Meine alte Hündin hätte mich am liebsten bei 30 Grad im Schatten den ganzen Tag durch die Gegend gehetzt. Die wollte laufen, sich dann ein wenig in die Sonne legen und später weiterlaufen. 
Nur weil die Afrikaner so warmes Wetter nicht mögen, heißt das noch lange nicht, dass es allen Hunden so geht.

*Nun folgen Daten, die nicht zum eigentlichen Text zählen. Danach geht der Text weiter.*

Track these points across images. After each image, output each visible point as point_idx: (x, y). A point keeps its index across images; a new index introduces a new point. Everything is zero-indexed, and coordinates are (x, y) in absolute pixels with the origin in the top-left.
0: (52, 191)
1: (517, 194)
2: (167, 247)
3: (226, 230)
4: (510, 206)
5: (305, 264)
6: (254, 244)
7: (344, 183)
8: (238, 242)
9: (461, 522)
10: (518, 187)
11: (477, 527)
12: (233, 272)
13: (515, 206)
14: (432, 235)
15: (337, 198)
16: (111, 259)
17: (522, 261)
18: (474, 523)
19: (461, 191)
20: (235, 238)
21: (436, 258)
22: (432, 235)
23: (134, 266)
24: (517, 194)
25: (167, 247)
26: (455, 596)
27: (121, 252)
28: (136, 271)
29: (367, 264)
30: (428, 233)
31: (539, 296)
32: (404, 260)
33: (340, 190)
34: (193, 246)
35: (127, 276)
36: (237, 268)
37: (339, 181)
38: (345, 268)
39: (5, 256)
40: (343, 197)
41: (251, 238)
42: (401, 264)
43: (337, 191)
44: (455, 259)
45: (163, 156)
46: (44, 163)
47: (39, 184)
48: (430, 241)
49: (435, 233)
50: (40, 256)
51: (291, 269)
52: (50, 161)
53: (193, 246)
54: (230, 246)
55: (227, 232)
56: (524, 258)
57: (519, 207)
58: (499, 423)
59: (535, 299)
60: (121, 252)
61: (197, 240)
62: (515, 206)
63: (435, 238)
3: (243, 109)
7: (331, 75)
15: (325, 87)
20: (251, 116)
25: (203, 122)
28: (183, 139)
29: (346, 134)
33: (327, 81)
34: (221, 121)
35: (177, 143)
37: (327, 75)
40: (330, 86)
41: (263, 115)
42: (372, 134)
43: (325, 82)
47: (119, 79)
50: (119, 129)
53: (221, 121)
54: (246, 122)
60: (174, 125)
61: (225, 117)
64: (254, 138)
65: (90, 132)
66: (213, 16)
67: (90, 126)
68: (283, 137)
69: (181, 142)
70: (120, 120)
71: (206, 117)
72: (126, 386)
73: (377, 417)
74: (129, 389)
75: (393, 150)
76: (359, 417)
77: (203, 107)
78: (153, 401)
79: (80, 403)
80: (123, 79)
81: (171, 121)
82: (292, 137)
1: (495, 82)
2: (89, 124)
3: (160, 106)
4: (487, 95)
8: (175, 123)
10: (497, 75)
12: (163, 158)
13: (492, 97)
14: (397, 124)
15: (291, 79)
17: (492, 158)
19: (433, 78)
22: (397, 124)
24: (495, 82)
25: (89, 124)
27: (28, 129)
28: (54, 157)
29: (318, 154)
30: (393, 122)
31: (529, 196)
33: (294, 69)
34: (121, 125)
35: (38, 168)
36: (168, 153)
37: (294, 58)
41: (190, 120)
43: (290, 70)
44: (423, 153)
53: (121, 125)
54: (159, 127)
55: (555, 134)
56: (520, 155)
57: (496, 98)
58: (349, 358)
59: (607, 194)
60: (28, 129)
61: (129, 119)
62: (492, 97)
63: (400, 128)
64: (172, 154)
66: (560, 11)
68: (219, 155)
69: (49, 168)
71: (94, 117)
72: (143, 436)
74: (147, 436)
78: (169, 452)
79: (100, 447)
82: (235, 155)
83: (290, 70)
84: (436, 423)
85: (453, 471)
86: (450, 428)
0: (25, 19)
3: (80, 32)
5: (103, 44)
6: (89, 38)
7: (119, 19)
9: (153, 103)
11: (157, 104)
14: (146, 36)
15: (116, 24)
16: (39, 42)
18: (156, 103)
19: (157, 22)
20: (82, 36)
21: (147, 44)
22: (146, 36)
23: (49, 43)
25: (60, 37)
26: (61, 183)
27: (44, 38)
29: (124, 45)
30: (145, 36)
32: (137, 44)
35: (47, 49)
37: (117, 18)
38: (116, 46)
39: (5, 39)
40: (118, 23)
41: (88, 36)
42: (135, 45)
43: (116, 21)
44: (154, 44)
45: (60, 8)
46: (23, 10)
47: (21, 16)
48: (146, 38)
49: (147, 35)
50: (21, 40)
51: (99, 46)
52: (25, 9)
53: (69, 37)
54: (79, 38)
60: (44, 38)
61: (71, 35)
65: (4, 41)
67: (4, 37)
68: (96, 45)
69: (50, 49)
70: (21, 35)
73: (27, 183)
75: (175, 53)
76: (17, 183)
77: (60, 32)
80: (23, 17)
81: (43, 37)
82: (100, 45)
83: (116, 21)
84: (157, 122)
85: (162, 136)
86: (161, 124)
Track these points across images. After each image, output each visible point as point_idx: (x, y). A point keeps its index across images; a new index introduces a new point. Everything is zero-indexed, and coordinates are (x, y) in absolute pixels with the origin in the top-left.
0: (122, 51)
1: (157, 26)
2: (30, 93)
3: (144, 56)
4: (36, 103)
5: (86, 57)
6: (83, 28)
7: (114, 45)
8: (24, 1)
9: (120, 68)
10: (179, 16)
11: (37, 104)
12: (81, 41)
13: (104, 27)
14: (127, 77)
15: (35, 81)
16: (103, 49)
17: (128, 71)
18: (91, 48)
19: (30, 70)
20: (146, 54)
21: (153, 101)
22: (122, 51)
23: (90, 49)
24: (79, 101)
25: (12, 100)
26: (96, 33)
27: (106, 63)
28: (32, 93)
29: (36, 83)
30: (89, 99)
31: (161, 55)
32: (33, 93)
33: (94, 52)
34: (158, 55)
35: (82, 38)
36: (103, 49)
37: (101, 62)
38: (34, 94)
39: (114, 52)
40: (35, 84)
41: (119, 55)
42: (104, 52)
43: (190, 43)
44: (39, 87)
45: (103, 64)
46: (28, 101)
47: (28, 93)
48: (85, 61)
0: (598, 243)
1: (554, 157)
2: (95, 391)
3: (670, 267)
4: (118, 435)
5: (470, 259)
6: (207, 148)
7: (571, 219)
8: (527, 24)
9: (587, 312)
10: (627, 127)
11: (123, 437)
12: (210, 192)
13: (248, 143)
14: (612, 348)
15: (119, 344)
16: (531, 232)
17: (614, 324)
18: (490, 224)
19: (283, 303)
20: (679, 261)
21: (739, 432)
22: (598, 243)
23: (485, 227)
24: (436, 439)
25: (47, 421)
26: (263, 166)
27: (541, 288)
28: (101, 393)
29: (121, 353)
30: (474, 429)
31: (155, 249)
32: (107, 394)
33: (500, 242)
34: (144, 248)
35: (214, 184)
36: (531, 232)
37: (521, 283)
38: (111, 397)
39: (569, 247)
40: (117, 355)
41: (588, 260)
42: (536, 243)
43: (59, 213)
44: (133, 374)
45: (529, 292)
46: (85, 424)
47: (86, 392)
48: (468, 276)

(Wir sind damals tatsächlich öfter mit einem Ridgeback unterwegs gewesen, der Unterschied war genauso auffallend wie verwirrend: der blonde Afrikaner wolle nur im Schatten liegen, die schwarze Promenadenmischung wollte am liebsten gar nicht liegen und wenn dann auf keinen Fall im Schatten. OK, mit 15 wollte sie dann auch gern mal liegen, aber immer noch ausschließlich in der Sonne.)
Wenn der Mensch im Sommer gern wandern geht, dann finde ich es vernünftig, einen Hund auszusuchen, der das mit großer Wahrscheinlichkeit mitmacht (edit: natürlich soll es nicht das einzige Kriterium sein, aber es ist ein Kriterium, wenn der Hund im Urlaub dabei sein soll). Allerdings ist das immer ein Glücksspiel (meine jetzige Hündin ist deutlich wetterempfindlicher als ich erwartet hätte) und die zuletzt genannten Rassen sehe ich da nicht wirklich:
Was würdet ihr bei einem Schweizer, Appenzeller Sennenhund oder Chesapeake bay Retriever sagen?
Die Schweizer kenne ich eher als Sommermuffel, beim Chessie kann ich mir auch eher vorstellen, dass der es kühler mag (wobei ich den nur theoretisch kenne).